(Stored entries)

↓↓↓

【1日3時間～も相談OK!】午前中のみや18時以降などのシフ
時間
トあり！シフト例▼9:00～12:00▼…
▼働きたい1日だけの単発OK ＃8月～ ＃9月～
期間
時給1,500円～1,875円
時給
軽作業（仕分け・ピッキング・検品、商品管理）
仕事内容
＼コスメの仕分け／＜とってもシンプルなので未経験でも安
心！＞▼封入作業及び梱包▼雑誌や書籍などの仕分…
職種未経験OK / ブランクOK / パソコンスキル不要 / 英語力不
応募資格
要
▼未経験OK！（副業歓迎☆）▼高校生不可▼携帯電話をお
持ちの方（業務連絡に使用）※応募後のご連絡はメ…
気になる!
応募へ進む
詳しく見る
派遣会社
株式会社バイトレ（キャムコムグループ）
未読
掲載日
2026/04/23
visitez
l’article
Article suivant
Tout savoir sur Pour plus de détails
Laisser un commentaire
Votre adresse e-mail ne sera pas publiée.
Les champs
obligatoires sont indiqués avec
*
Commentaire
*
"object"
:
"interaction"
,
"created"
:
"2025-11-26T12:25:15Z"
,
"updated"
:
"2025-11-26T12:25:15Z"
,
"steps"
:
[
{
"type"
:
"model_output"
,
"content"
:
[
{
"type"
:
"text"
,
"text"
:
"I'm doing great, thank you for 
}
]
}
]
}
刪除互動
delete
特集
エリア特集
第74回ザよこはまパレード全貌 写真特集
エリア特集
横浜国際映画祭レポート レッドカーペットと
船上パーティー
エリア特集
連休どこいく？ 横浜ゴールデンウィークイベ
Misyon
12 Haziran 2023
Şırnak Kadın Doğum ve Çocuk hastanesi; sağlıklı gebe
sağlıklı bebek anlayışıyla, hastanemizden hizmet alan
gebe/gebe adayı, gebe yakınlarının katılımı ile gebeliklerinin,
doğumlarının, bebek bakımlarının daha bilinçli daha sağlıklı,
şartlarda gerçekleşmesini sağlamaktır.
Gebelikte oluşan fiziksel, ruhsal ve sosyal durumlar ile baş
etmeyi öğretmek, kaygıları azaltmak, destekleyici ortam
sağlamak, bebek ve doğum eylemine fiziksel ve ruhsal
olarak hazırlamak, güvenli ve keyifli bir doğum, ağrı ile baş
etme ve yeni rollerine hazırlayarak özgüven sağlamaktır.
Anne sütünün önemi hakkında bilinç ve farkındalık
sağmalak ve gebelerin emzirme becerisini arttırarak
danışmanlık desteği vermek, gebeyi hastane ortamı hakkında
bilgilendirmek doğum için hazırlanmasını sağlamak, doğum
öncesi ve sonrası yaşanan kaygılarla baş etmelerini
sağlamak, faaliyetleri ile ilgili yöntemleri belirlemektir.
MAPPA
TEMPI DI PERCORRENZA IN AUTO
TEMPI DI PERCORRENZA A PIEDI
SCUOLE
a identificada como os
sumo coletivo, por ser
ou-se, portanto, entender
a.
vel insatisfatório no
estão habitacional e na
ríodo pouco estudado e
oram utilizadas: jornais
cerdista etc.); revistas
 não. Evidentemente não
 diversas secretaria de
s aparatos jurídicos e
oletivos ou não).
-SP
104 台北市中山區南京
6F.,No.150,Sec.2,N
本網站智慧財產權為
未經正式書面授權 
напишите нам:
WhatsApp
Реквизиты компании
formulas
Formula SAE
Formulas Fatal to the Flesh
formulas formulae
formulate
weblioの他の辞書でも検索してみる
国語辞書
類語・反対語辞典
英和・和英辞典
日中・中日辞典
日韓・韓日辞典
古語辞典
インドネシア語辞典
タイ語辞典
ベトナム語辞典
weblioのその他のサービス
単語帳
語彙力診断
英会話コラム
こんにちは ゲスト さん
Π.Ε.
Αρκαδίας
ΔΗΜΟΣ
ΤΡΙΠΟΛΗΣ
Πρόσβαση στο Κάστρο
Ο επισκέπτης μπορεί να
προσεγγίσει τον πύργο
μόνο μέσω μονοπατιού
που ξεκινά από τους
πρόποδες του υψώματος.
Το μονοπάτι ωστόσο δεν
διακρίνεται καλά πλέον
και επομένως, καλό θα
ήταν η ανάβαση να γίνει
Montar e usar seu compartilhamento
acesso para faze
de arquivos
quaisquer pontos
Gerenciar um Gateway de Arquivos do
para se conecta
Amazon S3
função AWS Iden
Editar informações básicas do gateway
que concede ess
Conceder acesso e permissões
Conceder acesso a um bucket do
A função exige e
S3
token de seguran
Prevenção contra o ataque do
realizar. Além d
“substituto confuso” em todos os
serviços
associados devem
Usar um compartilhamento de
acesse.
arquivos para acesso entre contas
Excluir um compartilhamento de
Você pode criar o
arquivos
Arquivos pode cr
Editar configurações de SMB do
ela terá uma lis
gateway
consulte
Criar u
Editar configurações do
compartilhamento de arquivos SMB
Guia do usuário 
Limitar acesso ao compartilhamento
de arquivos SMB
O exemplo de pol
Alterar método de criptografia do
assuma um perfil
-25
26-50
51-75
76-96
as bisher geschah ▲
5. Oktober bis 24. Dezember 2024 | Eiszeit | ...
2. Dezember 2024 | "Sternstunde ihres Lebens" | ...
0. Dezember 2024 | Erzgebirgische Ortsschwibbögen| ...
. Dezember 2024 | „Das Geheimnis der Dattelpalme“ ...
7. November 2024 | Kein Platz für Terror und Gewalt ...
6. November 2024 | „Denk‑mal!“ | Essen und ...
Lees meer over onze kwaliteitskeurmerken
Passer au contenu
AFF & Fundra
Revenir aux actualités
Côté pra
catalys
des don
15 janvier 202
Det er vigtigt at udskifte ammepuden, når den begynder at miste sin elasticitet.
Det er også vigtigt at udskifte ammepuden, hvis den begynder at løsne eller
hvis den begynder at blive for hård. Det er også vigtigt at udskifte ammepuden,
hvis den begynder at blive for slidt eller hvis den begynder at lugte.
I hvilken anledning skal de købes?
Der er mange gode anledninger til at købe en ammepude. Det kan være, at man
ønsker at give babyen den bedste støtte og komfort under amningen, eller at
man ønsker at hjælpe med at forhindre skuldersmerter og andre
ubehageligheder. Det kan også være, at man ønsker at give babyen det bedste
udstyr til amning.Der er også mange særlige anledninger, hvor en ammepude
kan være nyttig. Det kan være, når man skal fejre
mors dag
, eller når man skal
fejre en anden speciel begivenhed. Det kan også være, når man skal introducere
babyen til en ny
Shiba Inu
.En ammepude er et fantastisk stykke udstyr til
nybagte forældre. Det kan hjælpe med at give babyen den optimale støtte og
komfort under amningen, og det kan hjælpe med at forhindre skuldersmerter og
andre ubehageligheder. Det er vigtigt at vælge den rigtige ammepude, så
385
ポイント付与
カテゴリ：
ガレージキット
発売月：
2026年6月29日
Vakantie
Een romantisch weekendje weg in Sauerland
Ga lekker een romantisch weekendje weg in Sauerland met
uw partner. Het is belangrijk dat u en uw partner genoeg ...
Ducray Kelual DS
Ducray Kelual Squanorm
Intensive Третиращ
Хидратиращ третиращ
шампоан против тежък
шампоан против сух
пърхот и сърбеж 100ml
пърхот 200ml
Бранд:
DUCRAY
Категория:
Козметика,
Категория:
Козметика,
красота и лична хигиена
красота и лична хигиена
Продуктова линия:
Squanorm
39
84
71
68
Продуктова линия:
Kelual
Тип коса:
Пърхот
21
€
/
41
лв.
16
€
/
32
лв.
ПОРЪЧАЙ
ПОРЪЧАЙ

↑↑↑

**About this exercise**
Every record above needs to be given again exactly.

**Response area**
【1日3時間～も相談OK!】午前中のみや18時以降などのシフ
時間
トあり！シフト例▼9:00～12:00▼…
▼働きたい1日だけの単発OK ＃8月～ ＃9月～
期間
時給1,500円～1,875円
時給
軽作業（仕分け・ピッキング・検品、商品管理）
仕事内容
＼コスメの仕分け／＜とってもシンプルなので未経験でも安
心！＞▼封入作業及び梱包▼雑誌や書籍などの仕分…
職種未経験OK / ブランクOK / パソコンスキル不要 / 英語力不
応募資格
要
▼未経験OK！（副業歓迎☆）▼高校生不可▼携帯電話をお
持ちの方（業務連絡に使用）※応募後のご連絡はメ…
気になる!
応募へ進む
詳しく見る
派遣会社
株式会社バイトレ（キャムコムグループ）
未読
掲載日
2026/04/23
visitez
l’article
Article suivant
Tout savoir sur Pour plus de détails
Laisser un commentaire
Votre adresse e-mail ne sera pas publiée.
Les champs
obligatoires sont indiqués avec
*
Commentaire
*
"object"
:
"interaction"
,
"created"
:
"2025-11-26T12:25:15Z"
,
"updated"
:
"2025-11-26T12:25:15Z"
,
"steps"
:
[
{
"type"
:
"model_output"
,
"content"
:
[
{
"type"
:
"text"
,
"text"
:
"I'm doing great, thank you for 
}
]
}
]
}
刪除互動
delete
特集
エリア特集
第74回ザよこはまパレード全貌 写真特集
エリア特集
横浜国際映画祭レポート レッドカーペットと
船上パーティー
エリア特集
連休どこいく？ 横浜ゴールデンウィークイベ
Misyon
12 Haziran 2023
Şırnak Kadın Doğum ve Çocuk hastanesi; sağlıklı gebe
sağlıklı bebek anlayışıyla, hastanemizden hizmet alan
gebe/gebe adayı, gebe yakınlarının katılımı ile gebeliklerinin,
doğumlarının, bebek bakımlarının daha bilinçli daha sağlıklı,
şartlarda gerçekleşmesini sağlamaktır.
Gebelikte oluşan fiziksel, ruhsal ve sosyal durumlar ile baş
etmeyi öğretmek, kaygıları azaltmak, destekleyici ortam
sağlamak, bebek ve doğum eylemine fiziksel ve ruhsal
olarak hazırlamak, güvenli ve keyifli bir doğum, ağrı ile baş
etme ve yeni rollerine hazırlayarak özgüven sağlamaktır.
Anne sütünün önemi hakkında bilinç ve farkındalık
sağmalak ve gebelerin emzirme becerisini arttırarak
danışmanlık desteği vermek, gebeyi hastane ortamı hakkında
bilgilendirmek doğum için hazırlanmasını sağlamak, doğum
öncesi ve sonrası yaşanan kaygılarla baş etmelerini
sağlamak, faaliyetleri ile ilgili yöntemleri belirlemektir.
MAPPA
TEMPI DI PERCORRENZA IN AUTO
TEMPI DI PERCORRENZA A PIEDI
SCUOLE
a identificada como os
sumo coletivo, por ser
ou-se, portanto, entender
a.
vel insatisfatório no
estão habitacional e na
ríodo pouco estudado e
oram utilizadas: jornais
cerdista etc.); revistas
 não. Evidentemente não
 diversas secretaria de
s aparatos jurídicos e
oletivos ou não).
-SP
104 台北市中山區南京
6F.,No.150,Sec.2,N
本網站智慧財產權為
未經正式書面授權 
напишите нам:
WhatsApp
Реквизиты компании
formulas
Formula SAE
Formulas Fatal to the Flesh
formulas formulae
formulate
weblioの他の辞書でも検索してみる
国語辞書
類語・反対語辞典
英和・和英辞典
日中・中日辞典
日韓・韓日辞典
古語辞典
インドネシア語辞典
タイ語辞典
ベトナム語辞典
weblioのその他のサービス
単語帳
語彙力診断
英会話コラム
こんにちは ゲスト さん
Π.Ε.
Αρκαδίας
ΔΗΜΟΣ
ΤΡΙΠΟΛΗΣ
Πρόσβαση στο Κάστρο
Ο επισκέπτης μπορεί να
προσεγγίσει τον πύργο
μόνο μέσω μονοπατιού
που ξεκινά από τους
πρόποδες του υψώματος.
Το μονοπάτι ωστόσο δεν
διακρίνεται καλά πλέον
και επομένως, καλό θα
ήταν η ανάβαση να γίνει
Montar e usar seu compartilhamento
acesso para faze
de arquivos
quaisquer pontos
Gerenciar um Gateway de Arquivos do
para se conecta
Amazon S3
função AWS Iden
Editar informações básicas do gateway
que concede ess
Conceder acesso e permissões
Conceder acesso a um bucket do
A função exige e
S3
token de seguran
Prevenção contra o ataque do
realizar. Além d
“substituto confuso” em todos os
serviços
associados devem
Usar um compartilhamento de
acesse.
arquivos para acesso entre contas
Excluir um compartilhamento de
Você pode criar o
arquivos
Arquivos pode cr
Editar configurações de SMB do
ela terá uma lis
gateway
consulte
Criar u
Editar configurações do
compartilhamento de arquivos SMB
Guia do usuário 
Limitar acesso ao compartilhamento
de arquivos SMB
O exemplo de pol
Alterar método de criptografia do
assuma um perfil
-25
26-50
51-75
76-96
as bisher geschah ▲
5. Oktober bis 24. Dezember 2024 | Eiszeit | ...
2. Dezember 2024 | "Sternstunde ihres Lebens" | ...
0. Dezember 2024 | Erzgebirgische Ortsschwibbögen| ...
. Dezember 2024 | „Das Geheimnis der Dattelpalme“ ...
7. November 2024 | Kein Platz für Terror und Gewalt ...
6. November 2024 | „Denk‑mal!“ | Essen und ...
Lees meer over onze kwaliteitskeurmerken
Passer au contenu
AFF & Fundra
Revenir aux actualités
Côté pra
catalys
des don
15 janvier 202
Det er vigtigt at udskifte ammepuden, når den begynder at miste sin elasticitet.
Det er også vigtigt at udskifte ammepuden, hvis den begynder at løsne eller
hvis den begynder at blive for hård. Det er også vigtigt at udskifte ammepuden,
hvis den begynder at blive for slidt eller hvis den begynder at lugte.
I hvilken anledning skal de købes?
Der er mange gode anledninger til at købe en ammepude. Det kan være, at man
ønsker at give babyen den bedste støtte og komfort under amningen, eller at
man ønsker at hjælpe med at forhindre skuldersmerter og andre
ubehageligheder. Det kan også være, at man ønsker at give babyen det bedste
udstyr til amning.Der er også mange særlige anledninger, hvor en ammepude
kan være nyttig. Det kan være, når man skal fejre
mors dag
, eller når man skal
fejre en anden speciel begivenhed. Det kan også være, når man skal introducere
babyen til en ny
Shiba Inu
.En ammepude er et fantastisk stykke udstyr til
nybagte forældre. Det kan hjælpe med at give babyen den optimale støtte og
komfort under amningen, og det kan hjælpe med at forhindre skuldersmerter og
andre ubehageligheder. Det er vigtigt at vælge den rigtige ammepude, så
385
ポイント付与
カテゴリ：
ガレージキット
発売月：
2026年6月29日
Vakantie
Een romantisch weekendje weg in Sauerland
Ga lekker een romantisch weekendje weg in Sauerland met
uw partner. Het is belangrijk dat u en uw partner genoeg ...
Ducray Kelual DS
Ducray Kelual Squanorm
Intensive Третиращ
Хидратиращ третиращ
шампоан против тежък
шампоан против сух
пърхот и сърбеж 100ml
пърхот 200ml
Бранд:
DUCRAY
Категория:
Козметика,
Категория:
Козметика,
красота и лична хигиена
красота и лична хигиена
Продуктова линия:
Squanorm
39
84
71
68
Продуктова линия:
Kelual
Тип коса:
Пърхот
21
€
/
41
лв.
16
€
/
32
лв.
ПОРЪЧАЙ
ПОРЪЧАЙ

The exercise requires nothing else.